Biblicism is untenable. Biblicism is the view that the Bible is “the exclusive source for formulating Christian belief and practice with explicit rejection of the need for historical background, garnering wisdom from wider tradition, recognizing the influence of one’s cultural location, and attaining insights from out-group perspectives” (Michael F. Bird).
For example, Ex. 18:16 shows that there were statutes and laws prior to the giving of the Law at Mount Sinai. Moses tells his father-in-law how he judges the cases brought before him by the people:
…when they have a dispute, they come to me and I decide between one person and another, and I make them know the statutes of God and his laws.”
Ex. 18:26
Moses makes this statement before God dictates to him the statutes of the Law (chapters 20-23). So there were statutes and laws of God known before what we know as the Mosaic Law was given, laws which are not written down in Scripture. This is incompatible with biblicism.

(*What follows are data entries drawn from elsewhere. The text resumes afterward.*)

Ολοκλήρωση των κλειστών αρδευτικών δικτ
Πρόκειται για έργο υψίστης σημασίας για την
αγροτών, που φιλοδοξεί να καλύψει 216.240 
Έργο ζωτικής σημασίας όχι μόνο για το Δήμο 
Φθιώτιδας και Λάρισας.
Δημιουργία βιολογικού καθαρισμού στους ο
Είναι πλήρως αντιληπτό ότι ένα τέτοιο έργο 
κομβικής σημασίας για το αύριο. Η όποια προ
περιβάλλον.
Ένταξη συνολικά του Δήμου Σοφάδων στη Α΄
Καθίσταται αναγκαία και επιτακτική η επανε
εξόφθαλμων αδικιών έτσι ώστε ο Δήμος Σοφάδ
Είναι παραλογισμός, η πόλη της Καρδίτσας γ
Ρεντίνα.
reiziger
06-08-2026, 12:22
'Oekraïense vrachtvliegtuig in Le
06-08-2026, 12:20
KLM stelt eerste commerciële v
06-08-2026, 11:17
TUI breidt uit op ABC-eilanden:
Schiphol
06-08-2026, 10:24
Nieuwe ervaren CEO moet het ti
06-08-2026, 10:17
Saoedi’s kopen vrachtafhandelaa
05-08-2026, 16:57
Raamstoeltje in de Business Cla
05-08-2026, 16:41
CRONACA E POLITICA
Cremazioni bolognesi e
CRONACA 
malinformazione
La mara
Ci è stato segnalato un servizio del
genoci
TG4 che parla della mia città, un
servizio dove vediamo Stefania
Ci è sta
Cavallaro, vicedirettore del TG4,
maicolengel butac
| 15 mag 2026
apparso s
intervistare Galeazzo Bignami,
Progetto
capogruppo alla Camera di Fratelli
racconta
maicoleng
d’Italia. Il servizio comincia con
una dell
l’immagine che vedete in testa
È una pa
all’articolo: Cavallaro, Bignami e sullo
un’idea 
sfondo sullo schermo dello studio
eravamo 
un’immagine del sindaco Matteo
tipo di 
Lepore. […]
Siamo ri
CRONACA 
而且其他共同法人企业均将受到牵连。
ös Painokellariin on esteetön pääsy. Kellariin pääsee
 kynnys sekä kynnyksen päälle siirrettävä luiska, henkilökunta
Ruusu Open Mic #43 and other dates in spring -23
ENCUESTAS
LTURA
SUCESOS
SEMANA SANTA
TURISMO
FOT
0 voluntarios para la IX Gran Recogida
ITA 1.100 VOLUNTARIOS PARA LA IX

One might object that talk of ‘a statute and a rule’ appears already in chapter 15 (v. 25-26). But the chapter 15 reference means something different: there, the statute consists in Israel being commanded to attentively heeding God’s word, without any specific content being mentioned; a ‘meta-statute’ or ‘proto-statute’ so to speak. Chapter 18 certainly speaks of statutes with a specific content, without which Moses could not have judged between the people’s differing requests.
There were statutes and laws of God before the Mosaic Law, laws which are not written down in Scripture.
A further objection is that God did give Israel content-specific laws noted down in the Bible: the circumcision of all males, the Passover, and the Feast of Unleavened Bread. But it is implausible that those were the focus of Moses’ verdicts. Undoubtedly the people had very mundane problems that had nothing to do with religious feasts. We get a glimpse of such questions in chapters 20-23.
Finally, the observation that knowledge about God, his statutes and moral claims was around prior and independent of written revelation ties in with a more general pattern in Scripture. Abel and Cain offer sacrifices very much in line with the ordinances of the Torah; who told them to do so? Noah set apart seven pairs of clean animals; who told him which animals were clean or unclean, before the book of Leviticus was written?